In a small corner of the northeast, however, Ukrainian forces were on the defensive. The commander of Kyiv’s ground forces, Gen. Oleksandr Syrsky, acknowledged in a post on the Telegram messaging app on Wednesday that defending against Russia’s growing offensive around the city of Kupiansk was difficult.
Moscow’s troops have been trying to break through Ukrainian defenses every day, he said, with the aim of capturing the city. But Ukrainian troops are holding the line so far, General Syrsky said.
Even as Ukraine’s forces face challenges on land, they are confronting waves of attacks on ports after the collapse of a deal that had allowed Kyiv to ship grain via the Black Sea despite a de facto Russian blockade. Moscow also threatened to treat any vessels attempting to reach Ukraine as hostile.
This weekend, Russian forces fired warning shots and boarded the cargo ship Sukru Okan in the Black Sea to inspect it to see if it was carrying prohibited goods. And early Wednesday, Russian forces attacked ports on the Danube River with drones.
Andriy Yermak, the head of Ukraine’s presidential office, said Russian drones had struck and damaged two hangar-type warehouses in the port of Reni in the Odesa region. A series of attacks along the Danube in recent weeks have caused alarm, in part because of the proximity of some of the ports to Romania.
The United States condemned the repeated attacks. “It is unacceptable,” Vedant Patel, a State Department spokesmen, said at a news briefing in Washington on Wednesday. “Putin simply does not care about global food security.”
A civilian cargo ship that had been stranded in Odesa since the start of the war ventured out of the port and into the turbulent waters of the Black Sea on Wednesday, the first since Moscow’s threats. The nearly 1,000-foot container ship, Joseph Schulte, which flies under the Hong Kong flag and is partly owned by a Chinese bank, set a course to Istanbul using a corridor that had been established by Ukraine for civilian vessels.
In establishing the corridor, the Ukrainian Navy said, it could assure ships’ safe passage through a maze of maritime mines they had installed to protect the Ukrainian coast.Once they left Ukrainian waters, ships could chart a course for Turkey within the national waters of Romania and Bulgaria, which are NATO members and are under the alliance’s protection.

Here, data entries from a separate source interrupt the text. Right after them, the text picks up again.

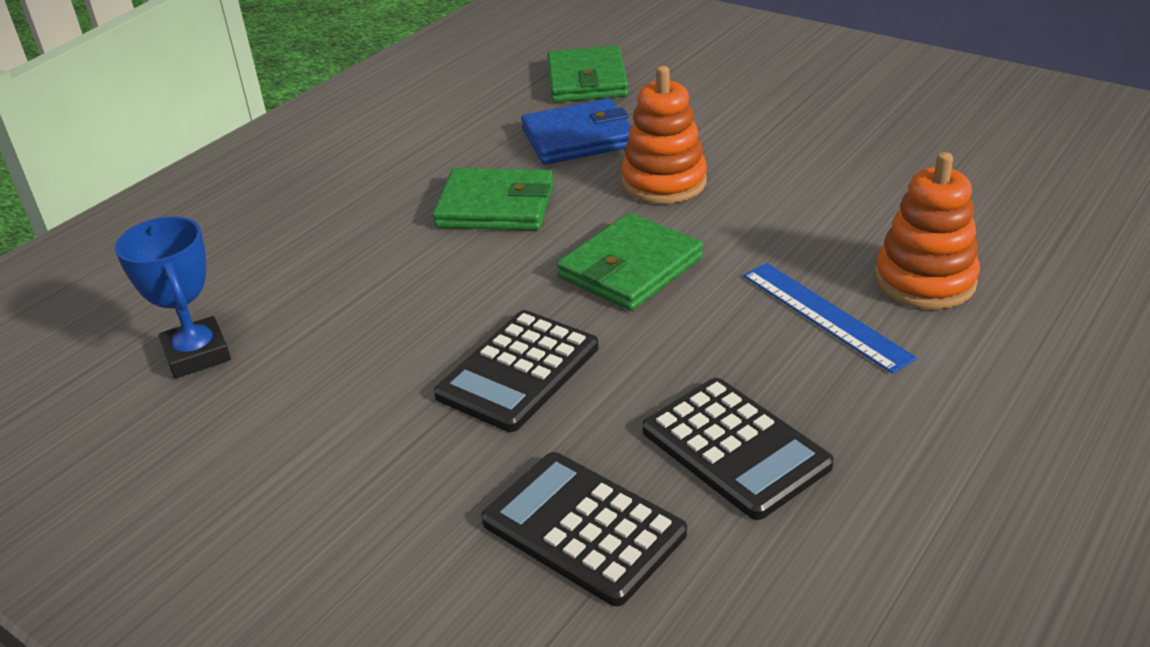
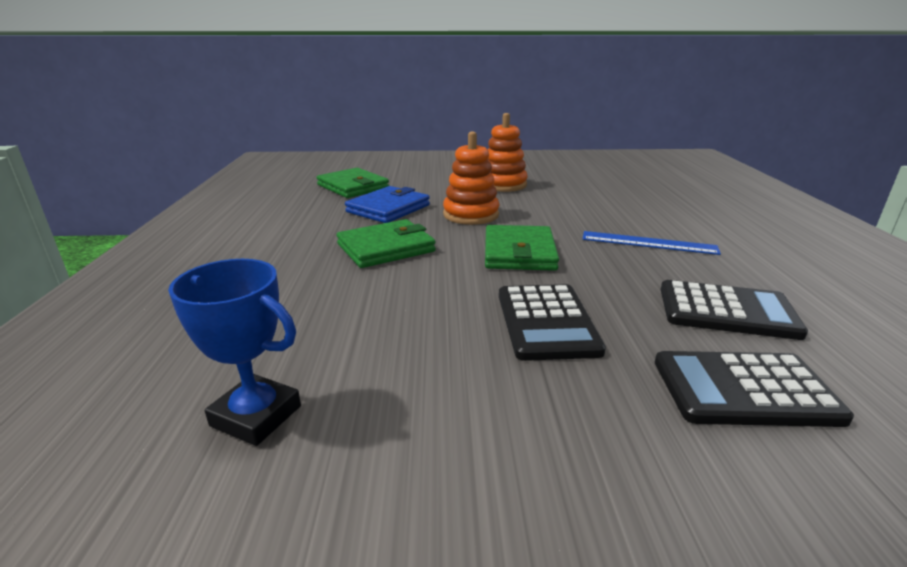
camera: 40 degrees left, 10 degrees down
(925, 280) = (660, 219): orange stacking toy -> orange stacking toy (503, 185)

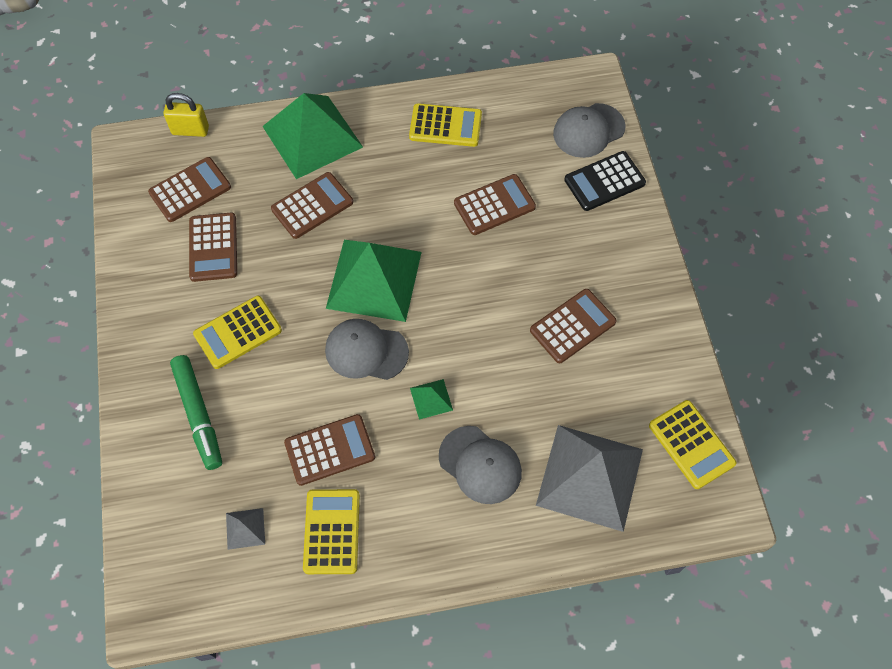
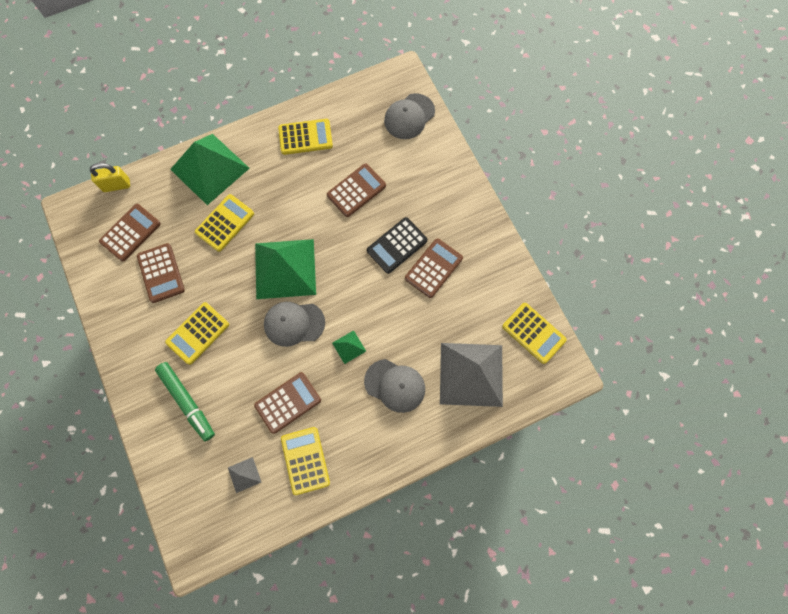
camera: 15 degrees left, 10 degrees up
(312, 206) = (225, 223): brown calculator -> yellow calculator
(604, 181) = (430, 153): black calculator -> black calculator (397, 245)

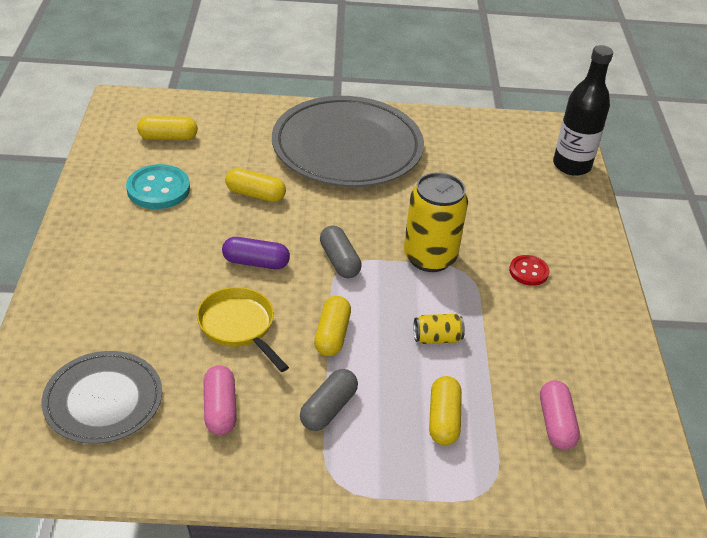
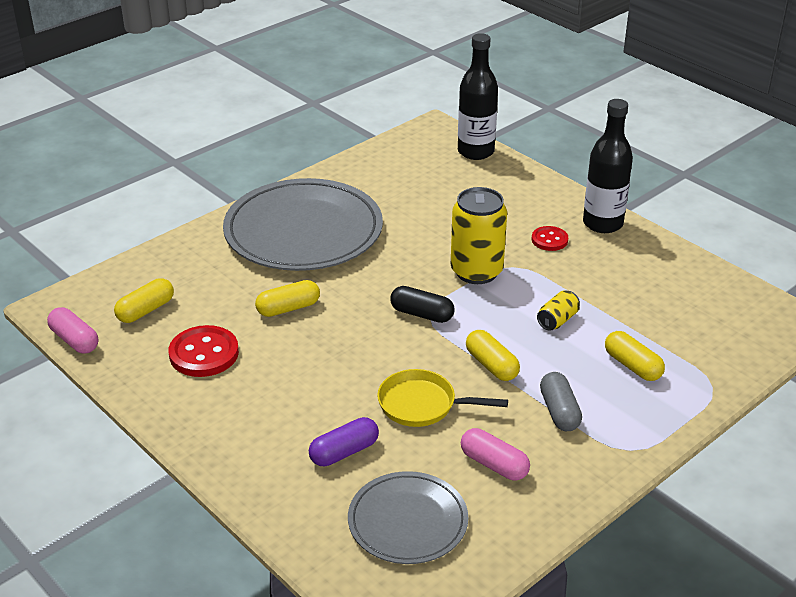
camera: 40 degrees left, 5 degrees down
(158, 189) = (204, 354): turquoise button -> red button
(256, 262) = (365, 355): purple capsule -> purple capsule (344, 452)
(339, 261) = (422, 314): grey capsule -> black capsule
(556, 424) = (693, 321): pink capsule -> pink capsule (74, 340)
(597, 288) = (602, 223): none -> black bottle

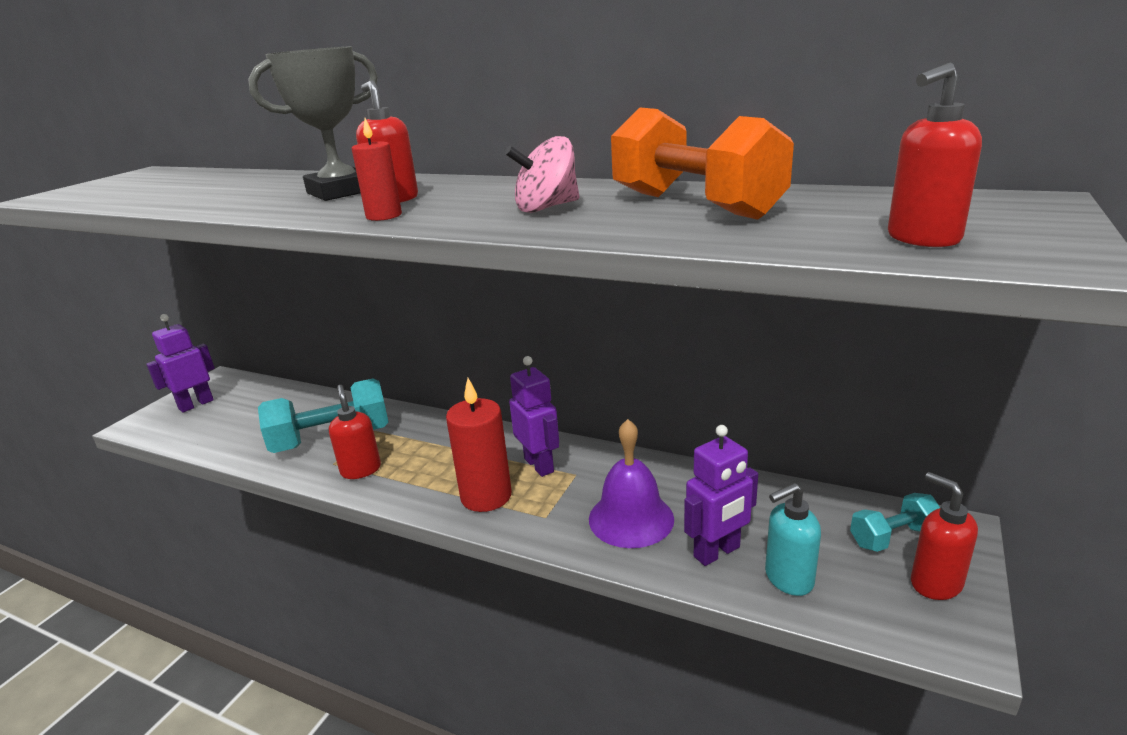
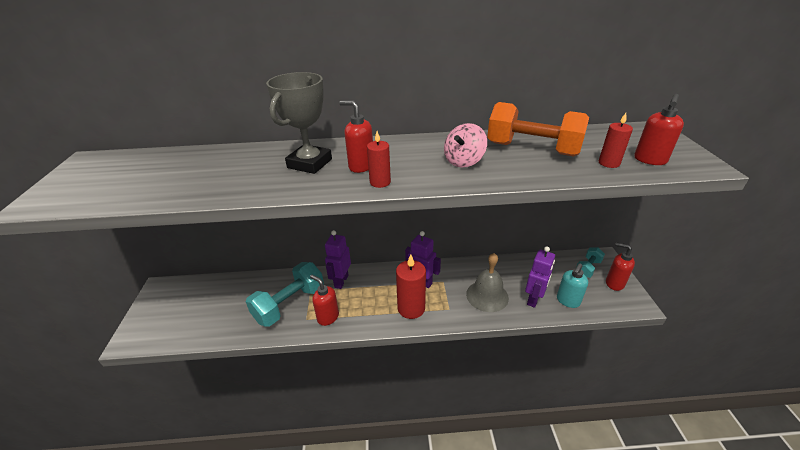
camera: 30 degrees left, 10 degrees up
(196, 404) = (163, 311): purple robot -> purple robot (341, 281)
(631, 518) = (487, 296): purple bell -> grey bell
(814, 234) = (609, 163): none -> red candle

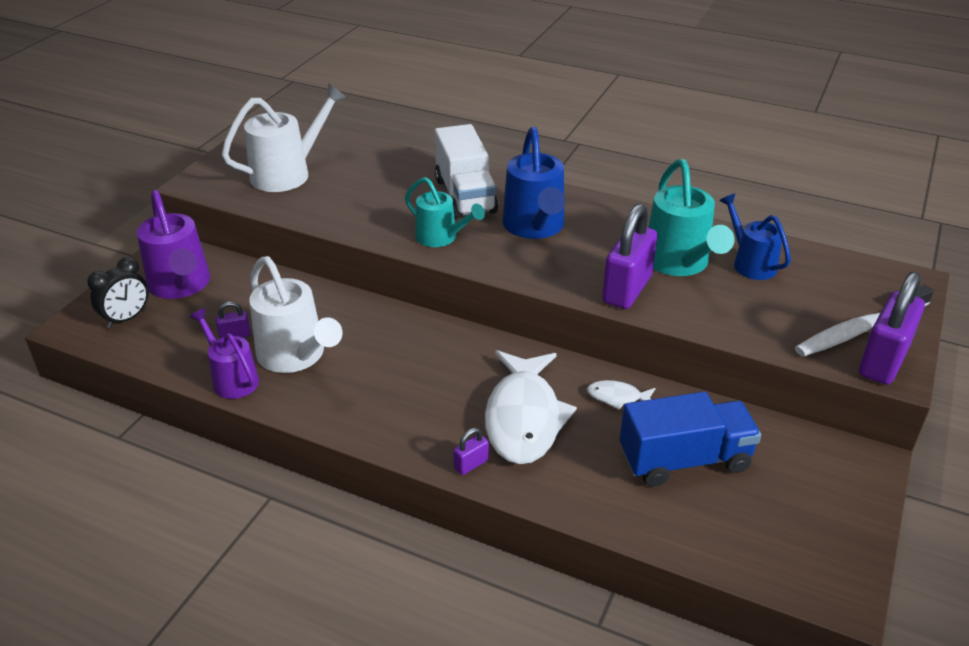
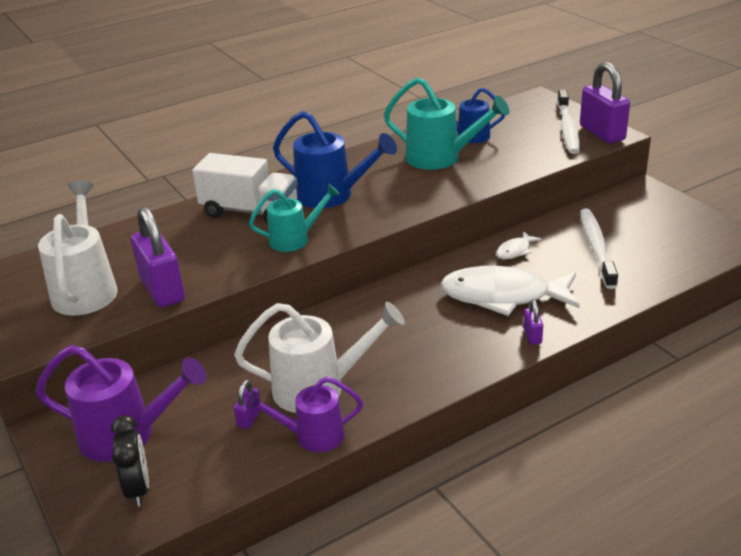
camera: 55 degrees left, 5 degrees down
(524, 418) = (502, 296): white fish -> white fish turned 150 degrees clockwise
(627, 289) = (448, 186): purple padlock -> purple padlock (162, 290)
(684, 460) = (596, 248): blue truck -> white toothbrush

“The fact that the first ship left the port is a little victory for Ukraine,” said Andriy Klymenko, the director of the Institute for Strategic Black Sea Studies, a Ukrainian research organization. “Let the first one be a lucky one.”
Kyiv’s efforts to restore seaport traffic despite the blockade raise the stakes for Ukraine’s allies, since an attack could draw other nations whose ships traverse the waters into the conflict.
Establishing a safe path for the small number of internationally flagged ships stranded in Ukrainian ports for 18 months would be a milestone. But Ukraine would face formidable obstacles if it sought to revive Odesa as a steady export route across the Black Sea, not least among them Russia’s frequent bombardment of the city’s port, experts said on Wednesday.
Andrey Sizov, the head of SovEcon, a Black Sea grain markets consultancy, called the Joseph Schulte’s departure a “very small first step,” saying that unless the Kremlin guaranteed safe passage, it was highly unlikely that Odesa could be made viable as a wartime export route.
“You would have to have a good reason to take a ship into a port that is being bombed,” said Mike Lee, a specialist in Black Sea agricultural projects at Green Square Agro Consulting in Britain.
Bernhard Schulte Shipmanagement, a company with headquarters in Germany that owns the Joseph Schulte in partnership with the Chinese bank, said in a statement that the vessel had departed Ukraine with 2,000 containers of goods. It was not clear what the ship was carrying, but it was not designed to carry grain.
By early afternoon, the ship — which was being tracked by maritime monitoring services — was moving toward Romanian coastal waters.
Matthew Mpoke Bigg contributed reporting from London.